Published online February 27, 2025
 
Peanut allergy is one of the most common food allergies among children. While it has become increasingly prevalent, peanut allergy is typically not outgrown. Current approved treatment options are limited and highlight the need for new therapies that are practical, easy to use, and well tolerated over multiple years of use. Epicutaneous immunotherapy with the VIASKIN® peanut patch containing 250 µg peanut protein (VP250) is a potential peanut allergy treatment in clinical development that introduces a small amount of peanut allergen (approximately 1/1000 of 1 peanut kernel) onto intact skin to induce desensitization. By targeting the specialized immune cells of the skin, there is limited entry of peanut allergen to the bloodstream, thereby decreasing the risk of systemic allergic reactions. The phase 3 clinical trial REALISE assessed the long-term safety of VP250 in peanut-allergic children aged 4 through 11 years.

In a recent article in The Journal of Allergy and Clinical Immunology: In Practice, Pongracic et al. described the long-term results of REALISE. This large, phase 3 study in nearly 400 children included a 6-month period where participants received either VP250 or placebo, followed by a period where all eligible participants received VP250 for up to a total of 3 years of treatment. The study was designed to mirror anticipated real-world use of VP250, meaning that participants who met pre-specified diagnostic criteria for peanut allergy were not required to complete a double-blind, placebo-controlled food challenge to enter the study. This approach allowed children with a history of severe peanut anaphylaxis to be included. Safety was assessed by the investigators according to frequency, duration, severity, and treatment-relatedness of treatment-emergent adverse events.

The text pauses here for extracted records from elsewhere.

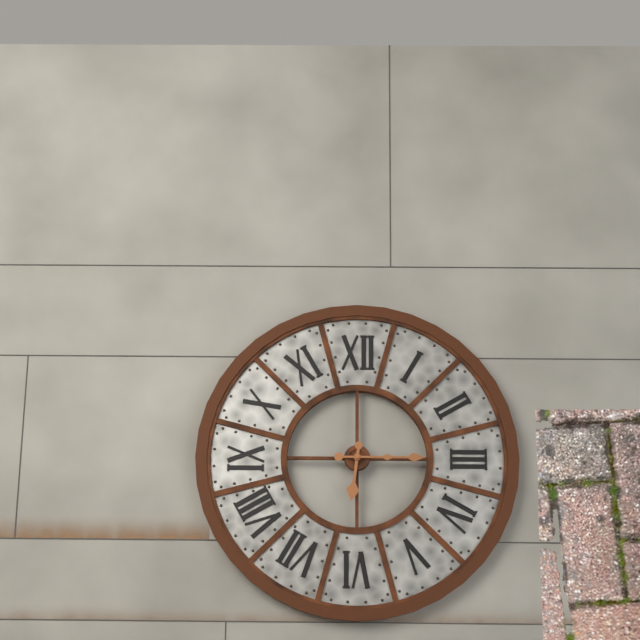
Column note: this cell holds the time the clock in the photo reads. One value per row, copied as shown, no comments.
6:15
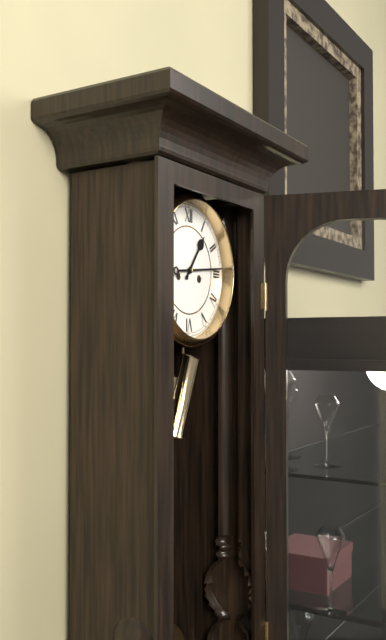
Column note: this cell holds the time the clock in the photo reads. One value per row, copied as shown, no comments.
1:14
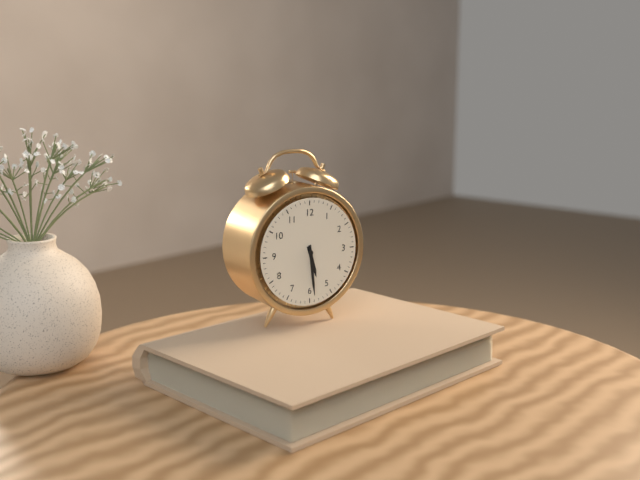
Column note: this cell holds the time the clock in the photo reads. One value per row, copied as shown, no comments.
5:29
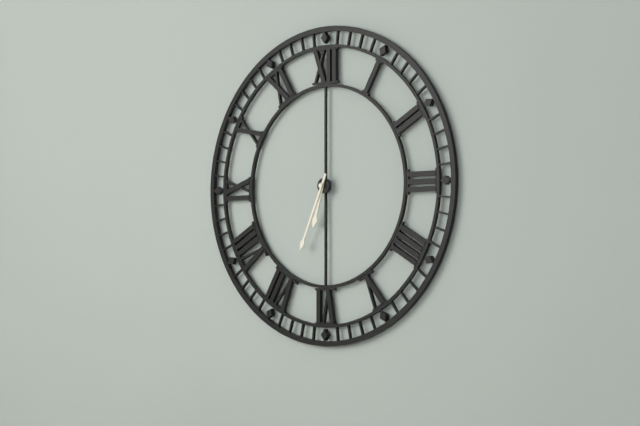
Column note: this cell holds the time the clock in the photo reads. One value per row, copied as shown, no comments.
6:34
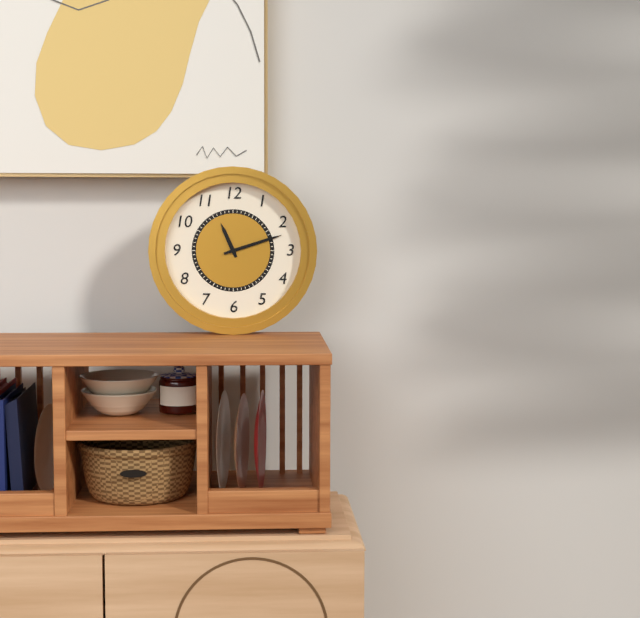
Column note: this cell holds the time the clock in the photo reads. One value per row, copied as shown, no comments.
11:12
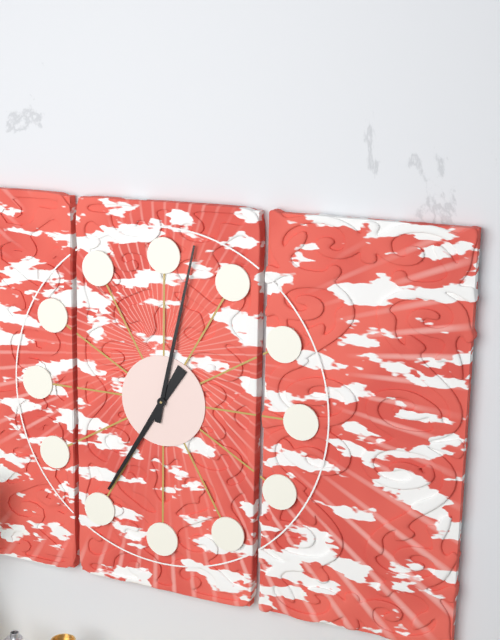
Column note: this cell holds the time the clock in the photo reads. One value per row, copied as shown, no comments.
7:02
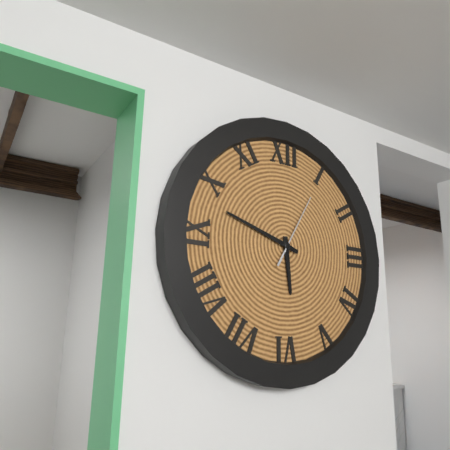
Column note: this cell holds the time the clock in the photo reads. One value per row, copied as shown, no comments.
5:48:05
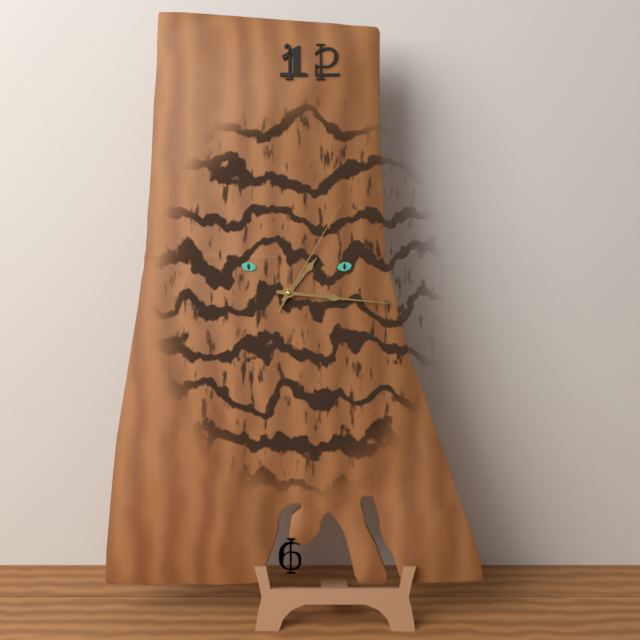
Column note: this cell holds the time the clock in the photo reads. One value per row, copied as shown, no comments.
1:16:05
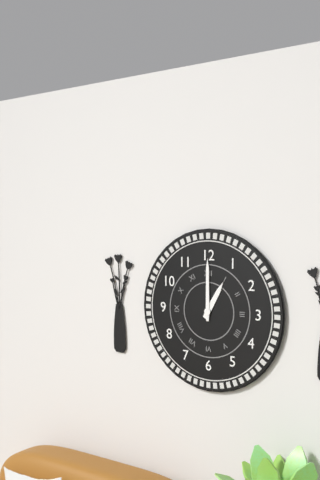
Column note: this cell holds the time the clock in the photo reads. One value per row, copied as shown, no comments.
1:00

Based on the results of this study, the investigators concluded that long-term treatment with VP250 under conditions that approximated anticipated real-world use was well tolerated in peanut-allergic children aged 4 through 11 years. The safety results were consistent with prior phase 3 studies of VP250 in children, with the most common adverse events being local skin reactions at the site of patch application, which decreased in frequency (Year 1: 87.8%, Year 3: 19.2%) and severity over time. During 3 years of VP250 treatment, there were low rates of treatment-related anaphylaxis, epinephrine use, and discontinuations, and a high treatment adherence rate (96.4%). The results indicate the potential for real-world use of VP250 over multiple years and support its use as a treatment option for peanut allergy in children, if approved.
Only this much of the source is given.